ORDERED that the appeal from the decision is dismissed, as no appeal lies from a decision (see Schicchi v. Green Constr. Corp., 100 A.D.2d 509, 472 N.Y.S.2d 718);  and it is further,

ORDERED that the order is affirmed;  and it is further,

ORDERED that one bill of costs is awarded to the respondents.

This action arises out of an option agreement between the plaintiff United Lease Management Corp. (hereinafter ULM) and the defendant Tom's Triangle, Inc. (hereinafter TTI), dated September 7, 1999, whereby TTI granted ULM an option to purchase certain real property.   Contemporaneously with the execution of the option agreement, TTI and the plaintiff First Quality Leasing of America, Inc. (hereinafter First Quality) entered into a lease pursuant to which First Quality leased a portion of the subject property.   Before the expiration of the option agreement, a preliminary injunction was issued against the subject property in an action commenced by Whitney Auto Works, Inc. (hereinafter WAW).   WAW, TTI's tenant under a lease dated September 1995, claimed it also had a right to purchase the subject property pursuant to an option in its lease.   First Quality and TTI entered into an option modification and extension agreement to extend the expiration date of their option agreement pending the expiration, vacatur, or other termination of the preliminary injunction.   The plaintiffs commenced this action when the defendants entered into a contract of sale to sell the subject property to WAW in settlement of the WAW action.

 The defendants established their prima facie entitlement to judgment as a matter of law by asserting that the plaintiffs had not validly exercised their option (see Alvarez v.
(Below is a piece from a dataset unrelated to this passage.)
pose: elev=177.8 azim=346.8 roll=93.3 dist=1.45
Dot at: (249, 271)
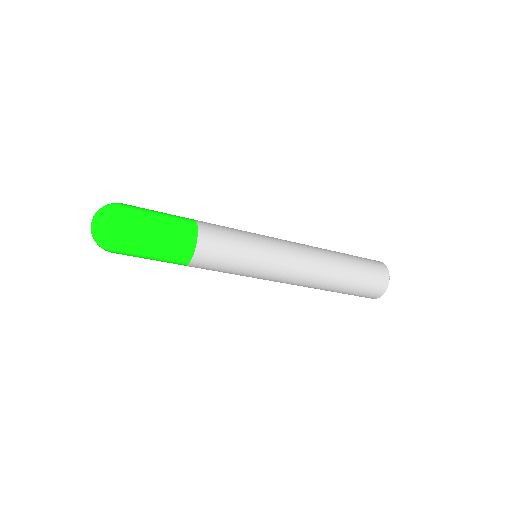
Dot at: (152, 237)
Prospect Hosp., 68 N.Y.2d 320, 508 N.Y.S.2d 923, 501 N.E.2d 572).   The defendant George Jones, the president and owner of TTI, stated in his affidavit that the plaintiffs did not comply with the option agreement, as extended, having neither executed the agreed-upon contract of sale, nor tendered the down payment specified therein.   Jones also asserted that the plaintiffs failed to satisfy the condition precedent to the exercise of the option insofar as First Quality was in default under its lease.   It is well settled that one attempting to validly exercise an option to purchase real property must strictly adhere to the terms and conditions of the option agreement (see O'Rourke v. Carlton, 286 A.D.2d 427, 730 N.Y.S.2d 234).   In opposition, the plaintiffs failed to meet their burden of demonstrating the existence of a triable issue of fact (see Zuckerman v. City of New York, 49 N.Y.2d 557, 427 N.Y.S.2d 595, 404 N.E.2d 718).

 Similarly, the defendants established their prima facie entitlement to judgment as a matter of law with respect to the plaintiffs' second cause of action to recover damages for fraud (see Alvarez v. Prospect Hosp., supra).   The plaintiffs alleged that the defendants fraudulently induced them to enter into the option agreement and the lease because the defendants had already given WAW an option to purchase the subject property.   However, the defendants' efforts to dispute WAW's claim were evidence of their good-faith belief that WAW's option was unenforceable at the time they granted the option to the plaintiffs.   In opposition, the plaintiffs failed to raise a triable issue of fact with respect to the elements necessary to sustain a cause of action to recover damages for fraud (see Jo Ann Homes at Bellmore v. Dworetz, 25 N.Y.2d 112, 119, 302 N.Y.S.2d 799, 250 N.E.2d 214).

Accordingly, the Supreme Court properly granted the defendants' motion for summary judgment dismissing the complaint and vacating the notice of pendency.

The plaintiffs' remaining contentions are without merit.